=== Texto apresentado ===
+++++
Bruno Martin / Reuters

Nutrição

O álcool não ajuda só os corações partidos

Quando consumido sem exageros, mas de forma regular, o álcool faz bem à saúde. Seja vinho, cerveja ou whisky, só não vale transbordar o copo.

Se há tema que desperta quase sempre controvérsia é o do álcool e, mais concretamente, o dos seus efeitos sobre a nossa saúde. Desde já porque vivemos num país produtor de vinho e que historicamente apresenta consumos de álcool bastante elevados.

Segundo dados da Organização Mundial da Saúde, Portugal está ainda entre os países com maior consumo per capita, sendo superado quase exclusivamente por países do Leste Europeu. Embora estes valores tenham vindo a diminuir sensivelmente ao longo das últimas décadas, mantêm-se elevados e com consequências pesadas sobre os consumidores, as suas famílias e os sistemas de saúde.

De facto, o consumo excessivo de álcool e, sobretudo, a dependência das bebidas alcoólicas afectam centenas de milhar de portugueses, que apresentam elevados e inaceitáveis números de acidentes, de cirrose hepática, de alguns cancros, de distúrbios psiquiátricos e ainda problemas de adaptação social e no emprego. Ou seja, uma constelação de problemas que parecem dispensar mais considerações sobre o tema: o álcool é altamente prejudicial, deve ser evitado e ponto final.

Mas a verdade é que, para lá destes factos preocupantes e que devem continuar a merecer a maior atenção, existe uma outra realidade ligada ao consumo de bebidas alcoólicas. E esta diz-nos que o seu consumo moderado pode ser até benéfico para a saúde. O importante será então sabermos em que condições se verificam estes benefícios. Para já, a quantidade. O que é um consumo “moderado”? A ciência tem dado uma resposta razoavelmente consistente a esta questão, afirmando que consumo moderado significa uma bebida por dia para mulheres e duas para homens, sendo que se considera uma bebida o que contém 15g de álcool. Traduzindo, uma bebida padrão corresponde aproximadamente a 330ml de cerveja, um copo de 150ml de vinho ou 40ml de uma bebida destilada, como aguardente ou whisky.
+++++
=== Tarefa A ===
Que problemas aponta o texto sobre o álcool e a saúde nos portugueses afetados pelo consumo excessivo e pela dependência das bebidas alcoólicas? Enumere todos.
=== Tarefa B ===
Transcreva o trecho do texto sobre o álcool e a saúde desde "Quando consumido sem" até "álcool bastante elevados.".

Registos extraídos de uma coleção
+++++
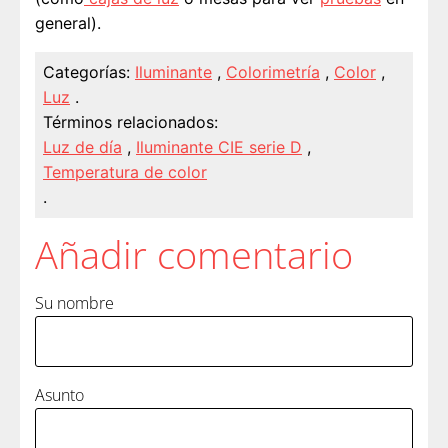
general).
Categorías:
Iluminante
,
Colorimetría
,
Color
,
Luz
.
Términos relacionados:
Luz de día
,
Iluminante CIE serie D
,
Temperatura de color
.
Añadir comentario
Su nombre
Asunto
+++++
=== Espaço de resposta A ===
- acidentes
- cirrose hepática
- alguns cancros
- distúrbios psiquiátricos
- problemas de adaptação social e no emprego

=== Espaço de resposta B ===
Quando consumido sem exageros, mas de forma regular, o álcool faz bem à saúde. Seja vinho, cerveja ou whisky, só não vale transbordar o copo.

Se há tema que desperta quase sempre controvérsia é o do álcool e, mais concretamente, o dos seus efeitos sobre a nossa saúde. Desde já porque vivemos num país produtor de vinho e que historicamente apresenta consumos de álcool bastante elevados.